The cover page kicked up a row on social media too, as a section feels that there is a deliberate attempt by upper caste Nairs to appropriate Ambedkar’s legacy. Some, however, term it as a marketing strategy to attract readers.
Dalit thinker and activist Sunny M Kapikad sensed a conspiracy to capture the market by creating a controversy. Kapikad went on to term it as a ‘Savarna invasion’ on Ambedkar’s identity.“Such a picture of Ambedkar wearing an upper caste attire, looking like a Nair, has never been part of the life of Ambedkar,” he said.
‘It amounts to insulting Ambedkar’
Kapikad said whatever Ambedkar had tried to resist during his lifetime, is now being forcibly imposed on him. “In effect, it amounts to insulting him,” he said. In a way, the cover seems to symbolise attempts to appropriate Ambedkar by certain vested groups. He warned the Dalits not to fall into the trap set by the book cover, that may egg them on to either burn the book or to protest in front of the publishers - options that do not actually mean a thing in the long run.
However, writer Unni said “the critics should first read the story, ‘Malayali Memorial’. Only then will they understand the relevance of the cover image. I heard someone has even called for a boycott of the book. Are they aware of what Ambedkar meant when he used the term solidarity?” Echoing Unni’s views, Zainul Abid, the cover designer, said such a representation could prove uncomfortable to someone who had not read the story.

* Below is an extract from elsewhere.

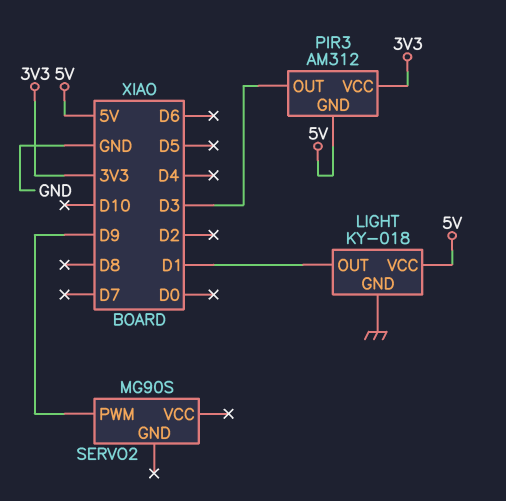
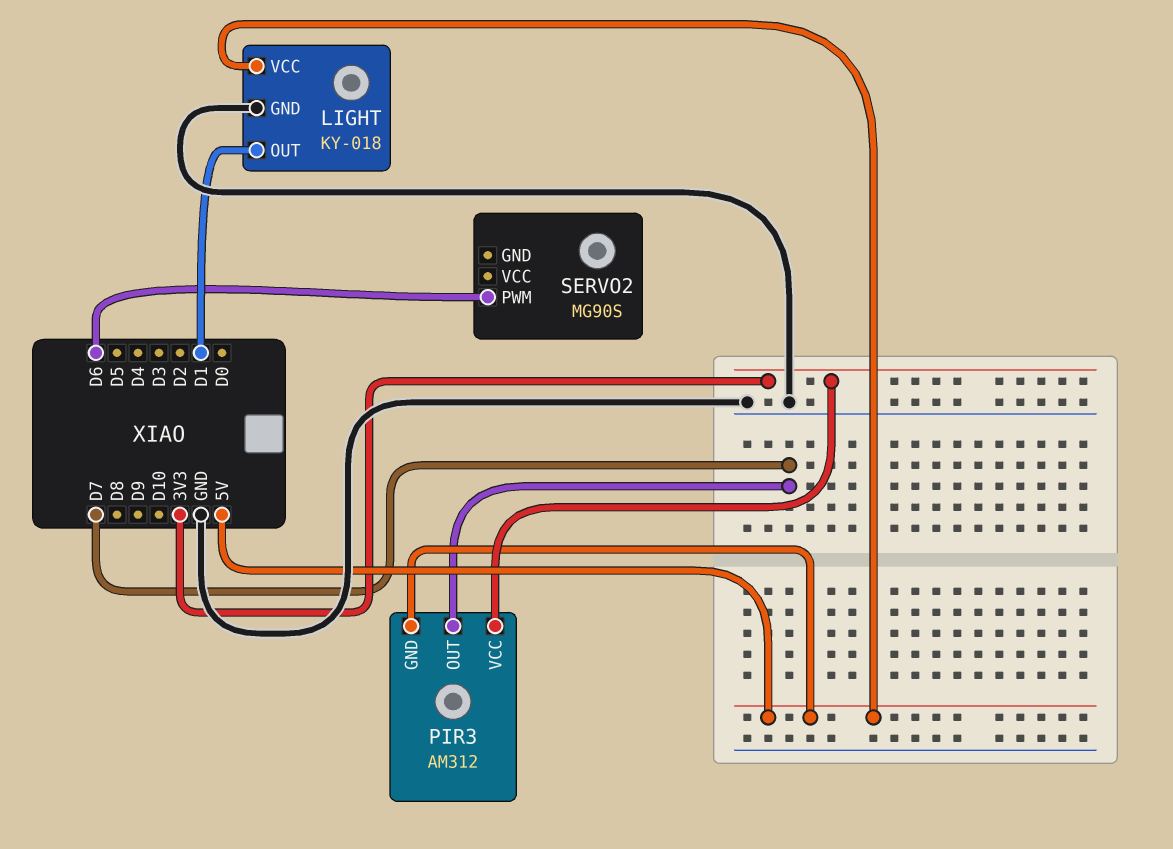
PIR3 pin OUT: D3 -> D7
SERVO2 pin PWM: D9 -> D6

Santhosh Nair, the protagonist, wants to retain his real name along with the caste surname, while he also wants to avoid being called by his nickname Ambedkar. “It was the innate sense of caste in him and his dislike for his nickname that made me think about such a cover. The contradiction between the ‘Ambedkar’ in his physicality vis-a-vis the deeply ingrained sense of the ‘upper caste’ tag in him is what inspired me to design such a cover,” Abid said.